▶ _Task details_: Look through the records below, and copy out every line that holds the string "Tour".

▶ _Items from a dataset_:
------

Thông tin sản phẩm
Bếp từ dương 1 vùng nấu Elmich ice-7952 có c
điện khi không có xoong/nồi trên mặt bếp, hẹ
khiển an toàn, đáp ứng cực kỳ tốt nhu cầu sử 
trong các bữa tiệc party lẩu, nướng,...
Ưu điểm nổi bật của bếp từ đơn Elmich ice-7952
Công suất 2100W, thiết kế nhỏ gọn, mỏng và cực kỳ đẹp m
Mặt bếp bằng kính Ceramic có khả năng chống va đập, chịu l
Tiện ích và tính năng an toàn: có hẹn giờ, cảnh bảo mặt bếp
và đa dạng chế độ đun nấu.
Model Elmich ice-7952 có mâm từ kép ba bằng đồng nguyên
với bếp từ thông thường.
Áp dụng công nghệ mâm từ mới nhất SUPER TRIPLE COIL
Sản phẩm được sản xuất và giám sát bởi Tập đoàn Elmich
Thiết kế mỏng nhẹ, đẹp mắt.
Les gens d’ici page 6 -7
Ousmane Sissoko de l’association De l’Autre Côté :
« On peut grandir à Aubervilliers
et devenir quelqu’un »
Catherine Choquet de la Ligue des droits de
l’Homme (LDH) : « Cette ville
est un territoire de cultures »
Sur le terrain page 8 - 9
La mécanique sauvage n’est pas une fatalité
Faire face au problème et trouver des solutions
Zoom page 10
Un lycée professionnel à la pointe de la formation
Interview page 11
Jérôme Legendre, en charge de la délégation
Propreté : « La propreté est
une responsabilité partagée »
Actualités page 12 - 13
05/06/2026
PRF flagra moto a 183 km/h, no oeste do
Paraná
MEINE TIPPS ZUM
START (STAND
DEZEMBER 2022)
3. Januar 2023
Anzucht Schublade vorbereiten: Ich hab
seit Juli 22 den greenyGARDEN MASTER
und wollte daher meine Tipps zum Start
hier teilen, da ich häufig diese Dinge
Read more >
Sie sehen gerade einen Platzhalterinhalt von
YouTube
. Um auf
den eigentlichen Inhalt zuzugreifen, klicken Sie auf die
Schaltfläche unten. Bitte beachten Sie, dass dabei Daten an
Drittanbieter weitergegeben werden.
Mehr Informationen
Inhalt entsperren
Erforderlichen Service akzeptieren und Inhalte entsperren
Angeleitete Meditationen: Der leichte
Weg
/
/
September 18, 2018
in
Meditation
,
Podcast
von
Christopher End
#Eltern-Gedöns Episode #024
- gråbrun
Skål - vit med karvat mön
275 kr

------

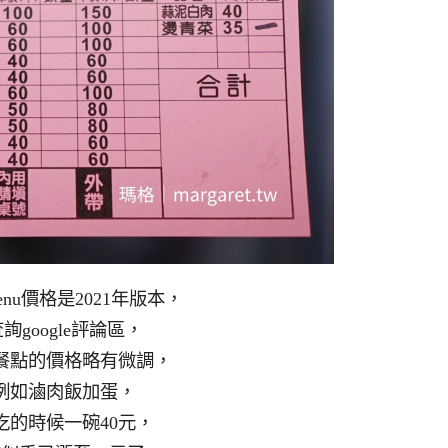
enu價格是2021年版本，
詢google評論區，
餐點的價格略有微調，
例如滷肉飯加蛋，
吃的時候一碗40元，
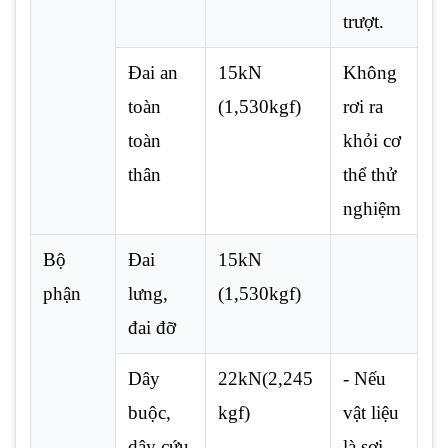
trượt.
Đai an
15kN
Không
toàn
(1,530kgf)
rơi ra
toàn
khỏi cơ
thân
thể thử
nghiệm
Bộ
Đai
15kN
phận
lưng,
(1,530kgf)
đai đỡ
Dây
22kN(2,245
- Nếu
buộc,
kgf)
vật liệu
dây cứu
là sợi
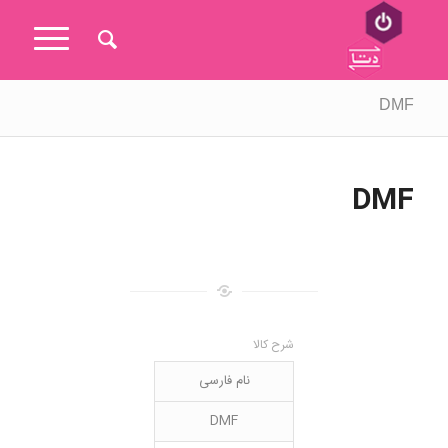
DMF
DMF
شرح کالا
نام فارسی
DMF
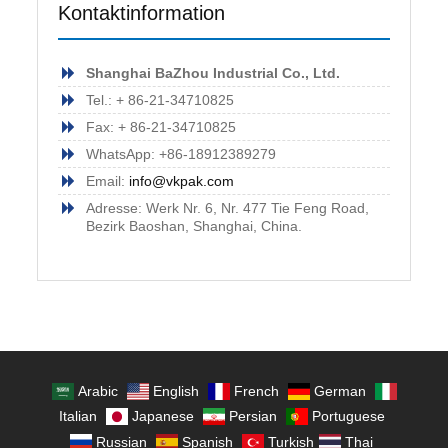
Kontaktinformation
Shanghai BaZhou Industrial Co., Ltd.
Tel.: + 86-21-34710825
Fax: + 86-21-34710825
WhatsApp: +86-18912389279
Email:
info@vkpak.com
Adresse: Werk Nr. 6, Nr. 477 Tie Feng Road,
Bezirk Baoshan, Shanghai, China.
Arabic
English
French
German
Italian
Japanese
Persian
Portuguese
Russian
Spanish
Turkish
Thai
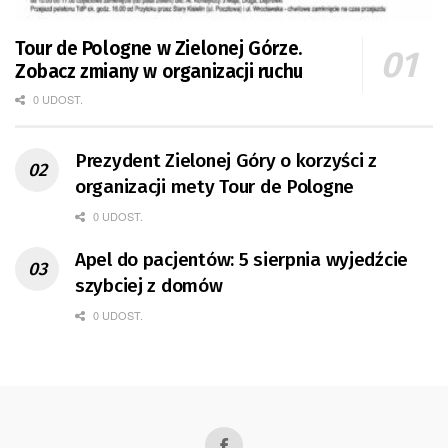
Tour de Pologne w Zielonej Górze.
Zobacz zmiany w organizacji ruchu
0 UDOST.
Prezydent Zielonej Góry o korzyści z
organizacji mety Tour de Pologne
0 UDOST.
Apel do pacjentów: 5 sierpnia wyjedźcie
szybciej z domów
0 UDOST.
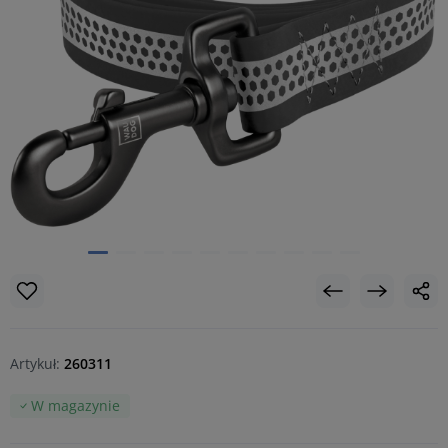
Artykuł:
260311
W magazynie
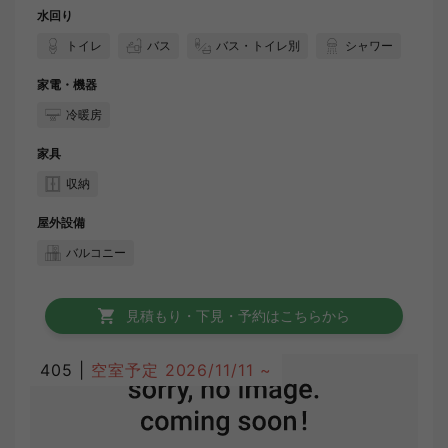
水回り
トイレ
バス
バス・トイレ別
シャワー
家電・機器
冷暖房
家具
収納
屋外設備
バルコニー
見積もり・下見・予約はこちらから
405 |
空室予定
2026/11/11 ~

------

▶ _Answer to this task_:
Tour de Pologne w Zielonej Górze.
organizacji mety Tour de Pologne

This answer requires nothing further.